### Problem requirements
Give again, exactly as written, the lines of the records below from the line with "for local environment)" to the line with "Configuration for Alerting](#loki-configuration-for-alerting)". Both end lines count; pictures do not.

### Material provided
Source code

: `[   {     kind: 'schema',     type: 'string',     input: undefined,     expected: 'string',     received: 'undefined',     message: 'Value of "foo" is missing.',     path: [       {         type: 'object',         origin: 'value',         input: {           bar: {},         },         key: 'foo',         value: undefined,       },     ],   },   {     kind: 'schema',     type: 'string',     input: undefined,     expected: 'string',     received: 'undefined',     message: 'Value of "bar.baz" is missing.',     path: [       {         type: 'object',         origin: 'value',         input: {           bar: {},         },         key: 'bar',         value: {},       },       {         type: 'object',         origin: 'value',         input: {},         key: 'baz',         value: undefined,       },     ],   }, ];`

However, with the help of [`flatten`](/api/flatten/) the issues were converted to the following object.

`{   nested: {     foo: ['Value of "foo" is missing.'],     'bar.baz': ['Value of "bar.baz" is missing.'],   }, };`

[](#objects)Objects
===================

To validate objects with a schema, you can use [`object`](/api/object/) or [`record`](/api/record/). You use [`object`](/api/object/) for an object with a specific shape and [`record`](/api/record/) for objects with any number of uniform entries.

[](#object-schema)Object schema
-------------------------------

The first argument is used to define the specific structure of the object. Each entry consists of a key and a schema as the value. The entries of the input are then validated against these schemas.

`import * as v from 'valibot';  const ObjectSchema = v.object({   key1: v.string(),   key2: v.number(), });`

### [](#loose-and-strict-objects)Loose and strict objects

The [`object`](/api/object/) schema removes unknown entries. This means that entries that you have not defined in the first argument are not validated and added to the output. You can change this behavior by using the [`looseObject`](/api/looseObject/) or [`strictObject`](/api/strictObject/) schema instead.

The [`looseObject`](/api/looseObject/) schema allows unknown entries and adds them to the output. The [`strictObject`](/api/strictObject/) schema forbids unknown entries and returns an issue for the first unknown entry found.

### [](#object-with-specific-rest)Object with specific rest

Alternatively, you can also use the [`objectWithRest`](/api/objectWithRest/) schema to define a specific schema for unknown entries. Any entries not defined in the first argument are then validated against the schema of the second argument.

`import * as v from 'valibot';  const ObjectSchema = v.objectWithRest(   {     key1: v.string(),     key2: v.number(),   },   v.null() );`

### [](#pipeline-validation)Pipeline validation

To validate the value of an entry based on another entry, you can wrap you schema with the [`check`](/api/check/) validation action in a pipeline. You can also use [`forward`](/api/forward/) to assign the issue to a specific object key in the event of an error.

---

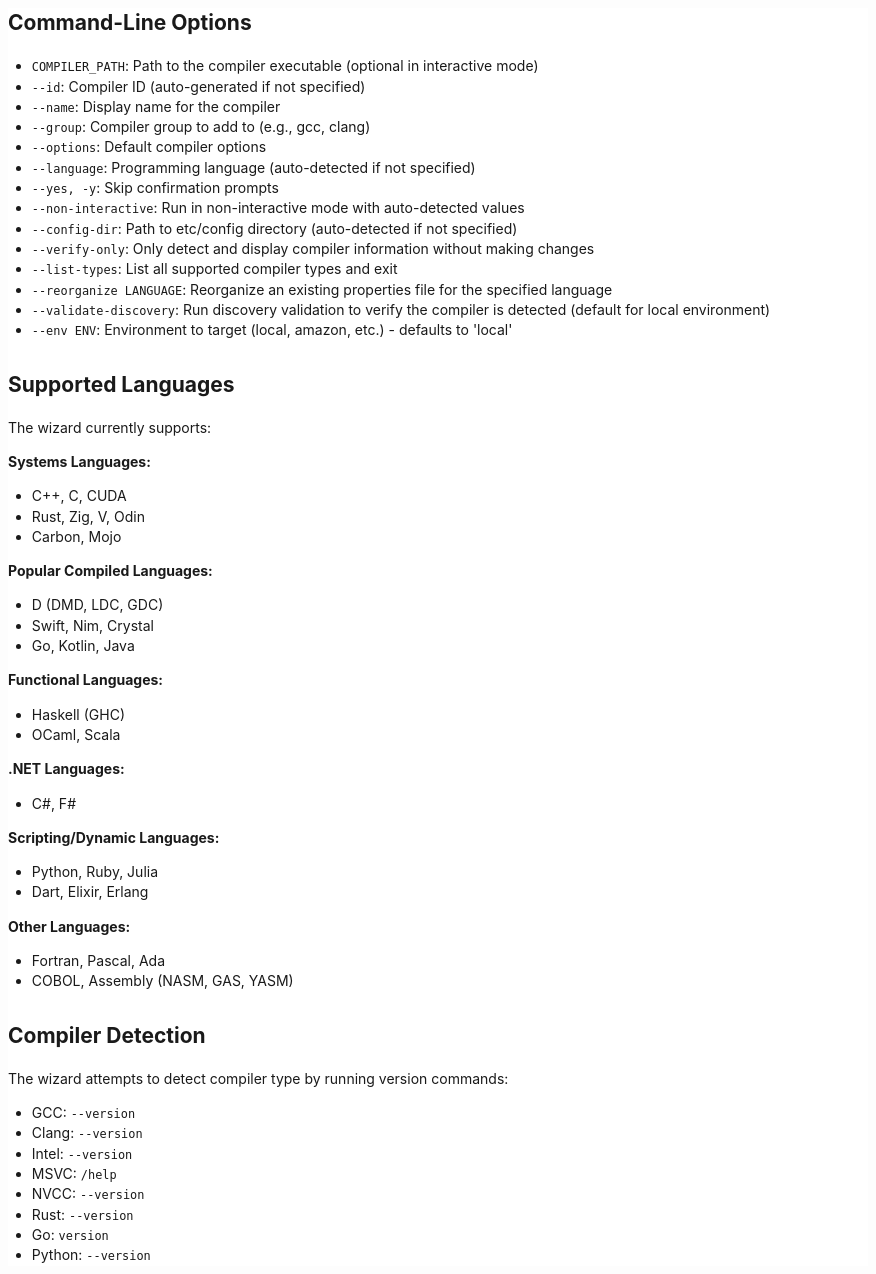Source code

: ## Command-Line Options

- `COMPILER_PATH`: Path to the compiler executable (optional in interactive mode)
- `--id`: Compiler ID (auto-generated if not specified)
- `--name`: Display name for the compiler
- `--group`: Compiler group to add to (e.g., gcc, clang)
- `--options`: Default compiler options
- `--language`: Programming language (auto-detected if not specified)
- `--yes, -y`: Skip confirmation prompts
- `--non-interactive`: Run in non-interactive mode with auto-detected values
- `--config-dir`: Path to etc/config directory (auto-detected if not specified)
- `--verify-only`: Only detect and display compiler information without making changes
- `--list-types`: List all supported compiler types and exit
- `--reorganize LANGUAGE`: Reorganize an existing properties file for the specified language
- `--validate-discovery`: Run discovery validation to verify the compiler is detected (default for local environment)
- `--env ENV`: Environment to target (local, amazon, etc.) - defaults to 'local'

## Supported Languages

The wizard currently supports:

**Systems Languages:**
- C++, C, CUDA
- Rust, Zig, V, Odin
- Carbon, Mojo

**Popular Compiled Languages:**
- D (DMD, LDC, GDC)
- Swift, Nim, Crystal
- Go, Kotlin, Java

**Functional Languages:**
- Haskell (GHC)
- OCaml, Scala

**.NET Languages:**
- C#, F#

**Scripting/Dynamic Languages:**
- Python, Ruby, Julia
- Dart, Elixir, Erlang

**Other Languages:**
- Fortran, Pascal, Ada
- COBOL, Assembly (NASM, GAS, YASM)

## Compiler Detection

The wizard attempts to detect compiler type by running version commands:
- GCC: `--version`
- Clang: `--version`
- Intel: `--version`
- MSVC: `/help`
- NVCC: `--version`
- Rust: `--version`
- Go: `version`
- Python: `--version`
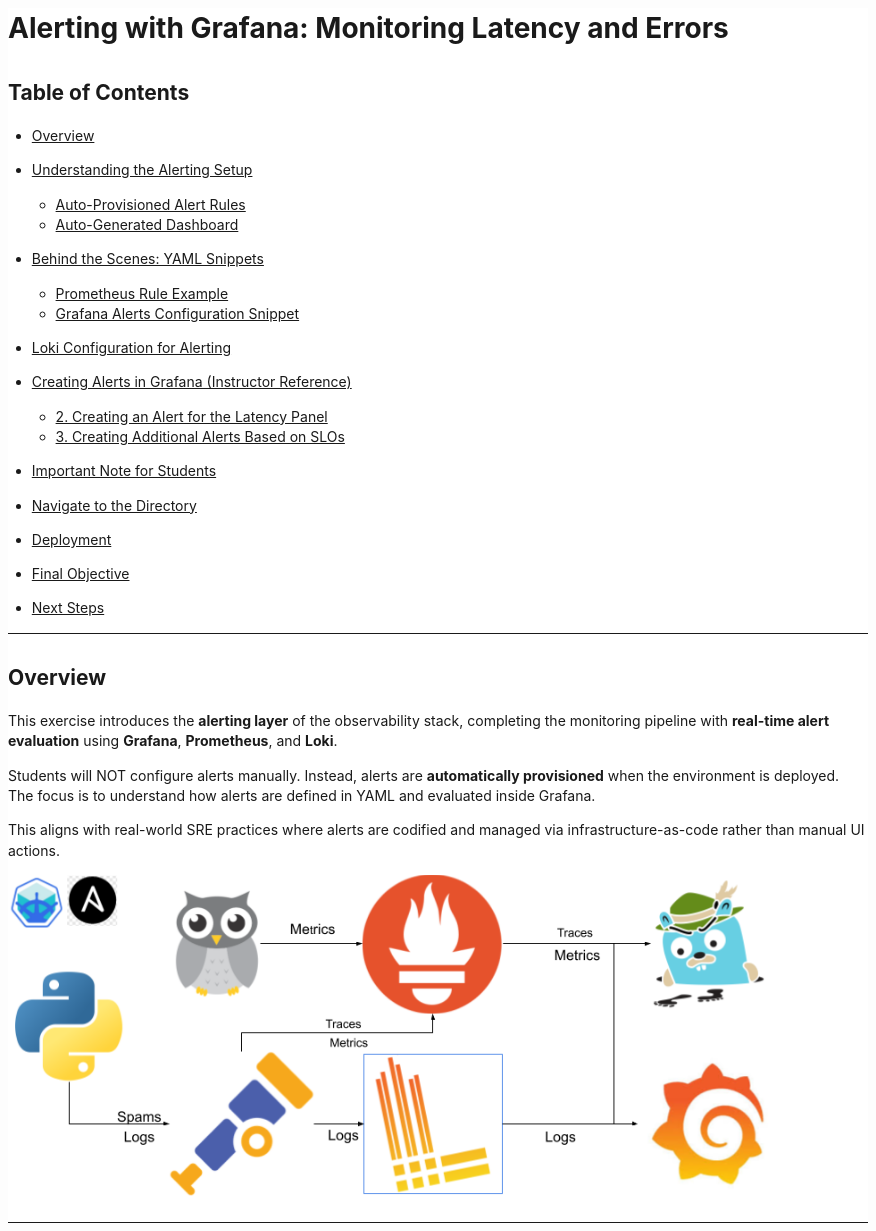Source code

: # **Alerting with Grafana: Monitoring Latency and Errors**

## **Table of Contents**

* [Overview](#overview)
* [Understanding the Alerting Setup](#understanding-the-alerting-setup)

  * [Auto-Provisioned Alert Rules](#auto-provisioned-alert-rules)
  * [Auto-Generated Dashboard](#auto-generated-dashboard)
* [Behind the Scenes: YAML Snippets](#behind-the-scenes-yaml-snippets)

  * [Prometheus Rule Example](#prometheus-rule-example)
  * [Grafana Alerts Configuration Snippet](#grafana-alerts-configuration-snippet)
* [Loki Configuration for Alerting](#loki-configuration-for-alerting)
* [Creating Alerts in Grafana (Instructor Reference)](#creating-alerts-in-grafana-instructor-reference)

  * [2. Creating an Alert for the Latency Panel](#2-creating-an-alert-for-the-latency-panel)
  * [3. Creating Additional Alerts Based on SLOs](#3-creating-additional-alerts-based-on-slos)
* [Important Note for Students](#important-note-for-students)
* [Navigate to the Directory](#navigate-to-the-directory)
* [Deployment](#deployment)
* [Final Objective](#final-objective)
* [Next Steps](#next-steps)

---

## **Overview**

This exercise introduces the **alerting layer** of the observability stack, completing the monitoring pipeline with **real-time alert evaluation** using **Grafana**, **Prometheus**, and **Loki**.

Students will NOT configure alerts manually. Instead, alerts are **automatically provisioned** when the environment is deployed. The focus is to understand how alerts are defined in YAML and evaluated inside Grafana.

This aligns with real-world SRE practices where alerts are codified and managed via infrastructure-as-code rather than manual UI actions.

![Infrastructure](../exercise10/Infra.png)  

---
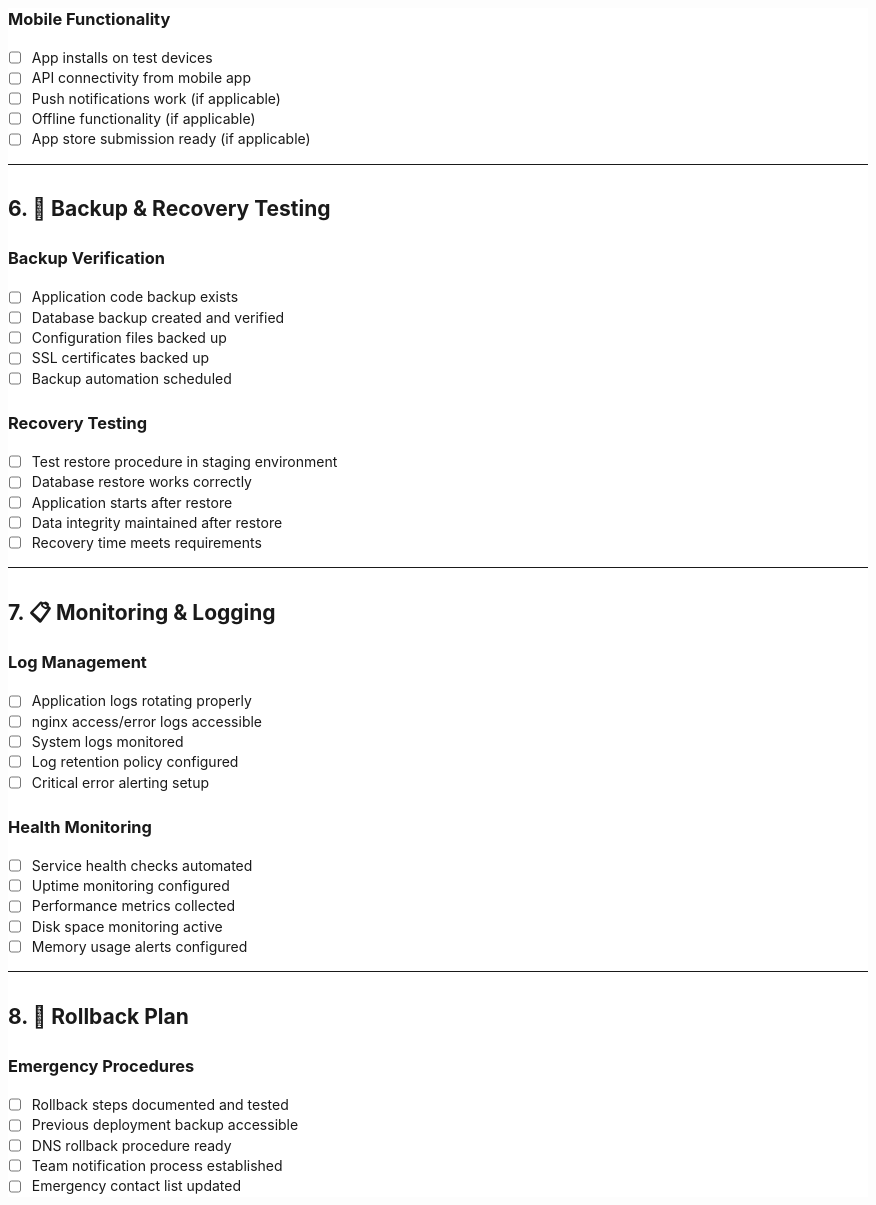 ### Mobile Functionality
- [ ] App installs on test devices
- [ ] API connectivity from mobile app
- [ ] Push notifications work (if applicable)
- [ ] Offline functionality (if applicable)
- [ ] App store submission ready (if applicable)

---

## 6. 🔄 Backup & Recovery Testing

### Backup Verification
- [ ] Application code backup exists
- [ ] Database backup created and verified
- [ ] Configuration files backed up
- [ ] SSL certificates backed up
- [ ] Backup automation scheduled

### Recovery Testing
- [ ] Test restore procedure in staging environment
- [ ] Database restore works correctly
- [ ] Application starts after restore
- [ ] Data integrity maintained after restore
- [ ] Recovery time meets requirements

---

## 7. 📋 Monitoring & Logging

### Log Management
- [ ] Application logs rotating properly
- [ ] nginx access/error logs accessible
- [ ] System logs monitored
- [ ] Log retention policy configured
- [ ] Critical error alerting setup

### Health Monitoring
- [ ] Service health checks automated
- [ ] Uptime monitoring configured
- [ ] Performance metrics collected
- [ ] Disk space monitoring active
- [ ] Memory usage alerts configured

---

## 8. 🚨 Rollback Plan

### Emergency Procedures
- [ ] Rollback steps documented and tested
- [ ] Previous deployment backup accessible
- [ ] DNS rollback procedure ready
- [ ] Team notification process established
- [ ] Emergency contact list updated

==

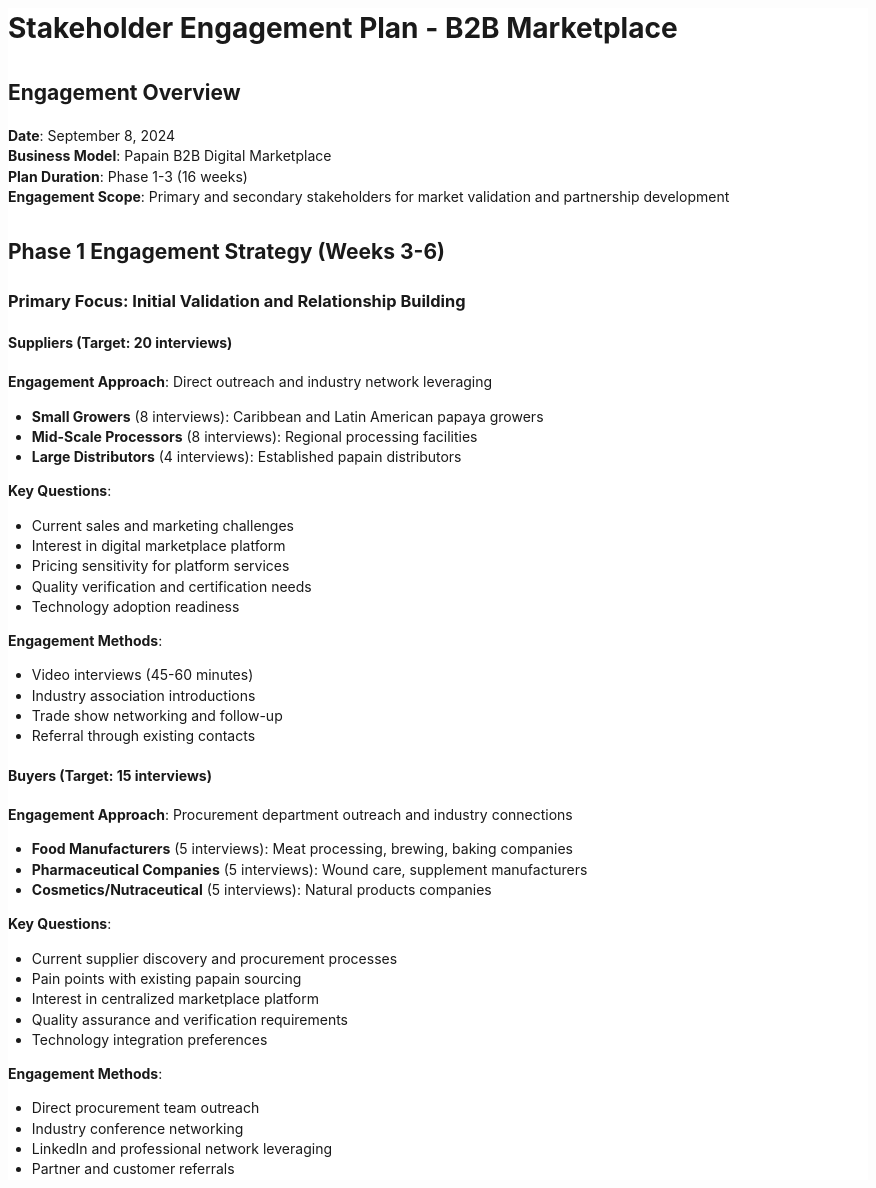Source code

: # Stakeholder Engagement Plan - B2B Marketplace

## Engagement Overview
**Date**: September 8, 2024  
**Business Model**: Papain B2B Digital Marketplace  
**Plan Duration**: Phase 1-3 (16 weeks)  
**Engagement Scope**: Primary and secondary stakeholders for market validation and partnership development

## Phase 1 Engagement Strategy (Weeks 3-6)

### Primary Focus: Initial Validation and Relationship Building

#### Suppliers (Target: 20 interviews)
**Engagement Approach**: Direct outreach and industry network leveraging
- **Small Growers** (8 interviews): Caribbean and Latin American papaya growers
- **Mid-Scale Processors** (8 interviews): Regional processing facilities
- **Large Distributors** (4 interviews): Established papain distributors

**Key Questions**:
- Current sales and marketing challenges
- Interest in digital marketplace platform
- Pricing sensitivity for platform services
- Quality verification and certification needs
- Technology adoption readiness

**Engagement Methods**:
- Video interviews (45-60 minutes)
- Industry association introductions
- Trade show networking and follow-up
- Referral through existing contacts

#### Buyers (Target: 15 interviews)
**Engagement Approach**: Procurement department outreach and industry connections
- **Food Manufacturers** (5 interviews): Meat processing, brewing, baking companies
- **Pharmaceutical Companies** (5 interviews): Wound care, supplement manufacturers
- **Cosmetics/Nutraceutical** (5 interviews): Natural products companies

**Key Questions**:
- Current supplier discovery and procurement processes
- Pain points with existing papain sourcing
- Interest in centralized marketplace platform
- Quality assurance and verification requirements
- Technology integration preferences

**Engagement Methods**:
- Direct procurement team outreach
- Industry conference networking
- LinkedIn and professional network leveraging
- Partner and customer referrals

### Your response
- `--validate-discovery`: Run discovery validation to verify the compiler is detected (default for local environment)
- `--env ENV`: Environment to target (local, amazon, etc.) - defaults to 'local'

## Supported Languages

The wizard currently supports:

**Systems Languages:**
- C++, C, CUDA
- Rust, Zig, V, Odin
- Carbon, Mojo

**Popular Compiled Languages:**
- D (DMD, LDC, GDC)
- Swift, Nim, Crystal
- Go, Kotlin, Java

**Functional Languages:**
- Haskell (GHC)
- OCaml, Scala

**.NET Languages:**
- C#, F#

**Scripting/Dynamic Languages:**
- Python, Ruby, Julia
- Dart, Elixir, Erlang

**Other Languages:**
- Fortran, Pascal, Ada
- COBOL, Assembly (NASM, GAS, YASM)

## Compiler Detection

The wizard attempts to detect compiler type by running version commands:
- GCC: `--version`
- Clang: `--version`
- Intel: `--version`
- MSVC: `/help`
- NVCC: `--version`
- Rust: `--version`
- Go: `version`
- Python: `--version`
Source code

: # **Alerting with Grafana: Monitoring Latency and Errors**

## **Table of Contents**

* [Overview](#overview)
* [Understanding the Alerting Setup](#understanding-the-alerting-setup)

  * [Auto-Provisioned Alert Rules](#auto-provisioned-alert-rules)
  * [Auto-Generated Dashboard](#auto-generated-dashboard)
* [Behind the Scenes: YAML Snippets](#behind-the-scenes-yaml-snippets)

  * [Prometheus Rule Example](#prometheus-rule-example)
  * [Grafana Alerts Configuration Snippet](#grafana-alerts-configuration-snippet)
* [Loki Configuration for Alerting](#loki-configuration-for-alerting)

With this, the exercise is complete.